Katie’s babies will be in her heart forever. She had their names tattooed on her arm as a constant reminder to make something of her life they could be proud of. It has been a little over a year since they left us and Katie has had the courage to make a change.
Memorial Day weekend my sister Katie will graduate from Marine Corps basic training and she will be a U.S. Marine. She took complete control of her life and chose to serve her country and make her kids proud. The twins and their new mommy and daddy have been writing her in boot camp and drawing her pictures. I cannot express how proud I am of my baby sister and how she has turned her life around. Every letter I get from her she tells me that every ounce of her strength comes from thinking of her twins, safe and happy with their new family and knowing that she is finally doing something they can look up to. She no longer has to be ashamed. She doesn’t have anxiety attacks anymore. She is becoming both physically and mentally strong.
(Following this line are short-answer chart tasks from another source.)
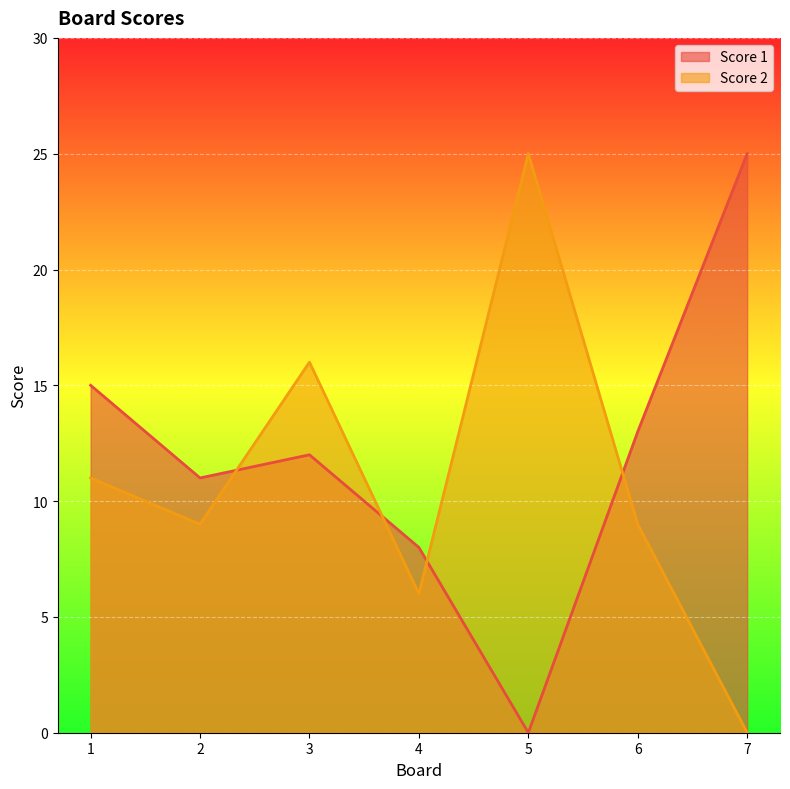

Rank the series by their maximum value, from highest to lowest.

Score 1, Score 2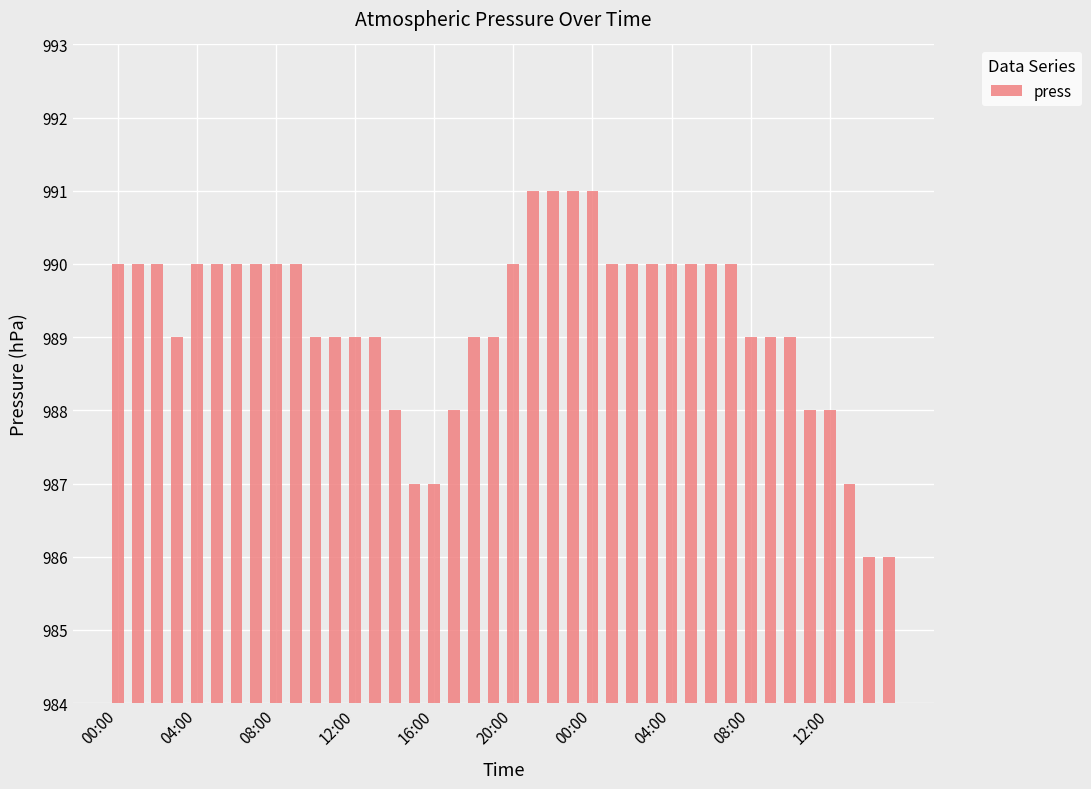

What is the difference between the maximum and minimum values?

5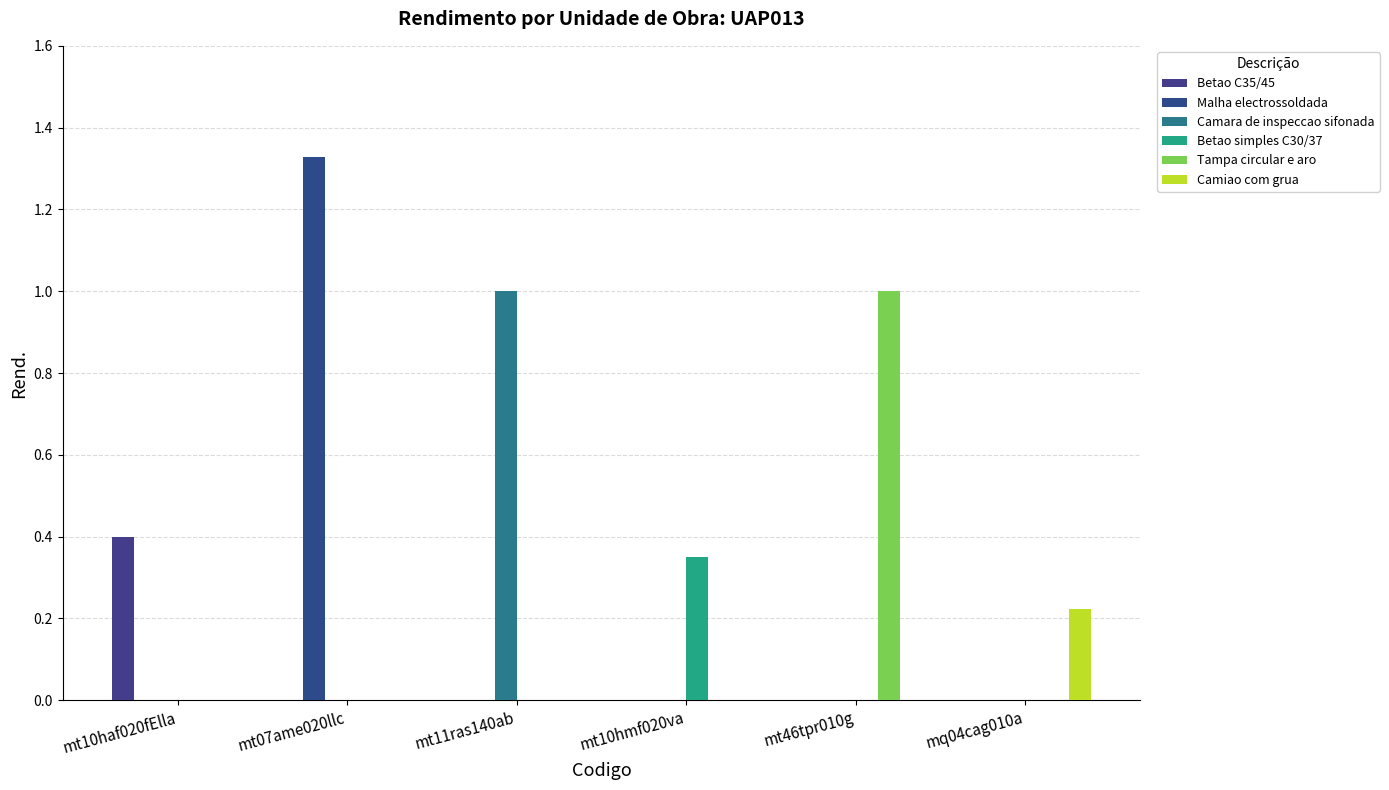

Between mt10hmf020va and mq04cag010a, which series saw the biggest shift?

Betao simples C30/37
After graduation, Katie will see her twins again for the first time. She will meet their new parents face to face for the first time. We are flying to see them with Sophia and Violet. They are excited to see their “Birth Mommy Katie” and ask her about the Marines. They are excited to see their Aunt Brittany and Cousin Sophia and meet the new baby. They have been talking to Sophia all year and they want to see how tall she is and talk to her about things like princesses and gymnastics. We are all going to a baseball game. I hope it will be wonderful and that I don’t cry though the whole thing. While the kids are all super-excited, I am pretty sure all of the grown-ups are as petrified as I am. We are just going to take it slow and make it as fun for the kids as possible.
The new family assures us through regular pictures, emails and phone calls that the kids are doing really well and that they are healthy and happy. The twins keep pictures of both their new family and their birth family in their rooms. They have a life book where they put notes and letters we send them. We are overjoyed at their happiness, but we will always live with the pain of losing them. Katie will always be aware that day to day she does not have her kids with her. She hopes that seeing them thrive will give her the certainty that she made the right decision. I pray she is granted this wish. She deserves to know they are in the right place.
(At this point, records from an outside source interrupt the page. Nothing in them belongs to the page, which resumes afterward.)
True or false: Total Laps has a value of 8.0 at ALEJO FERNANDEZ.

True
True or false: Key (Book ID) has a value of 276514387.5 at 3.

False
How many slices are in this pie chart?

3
For all her courage as a mother in a way we never expected, I applaud my baby sister. For all her courage as a woman after giving up what was most precious to her and doing something good with her life, I am proud of her. For all her weaknesses as a sister and a friend while she was in her darkest hours, I forgive her.
I love you Katie, and I am proud of you. You will always be my best friend and my baby sister. I will carry the memories we made with our families close to my heart forever and look forward to making more. They are lucky to have a birth mother who had the courage to love from afar.
Note: This may not be the most well written post, but when I saw the Momalom word was courage, I knew I had to finish it and get some of these feelings out or risk never writing about this experience. I will certainly go back and revise my words, perhaps condense what has turned out to be a very long post. Please forgive any errors in this first draft of my feelings. I wanted to share a part of my family’s story and add my view on one more attribute of a good mother. I will continue to post about adoption and the enormous courage it takes on both the birth family and adoptive family fronts. This has been a life changing experience for all of us, and one that has made our hearts break open and become even larger. Thank you for coming on this emotional journey with me.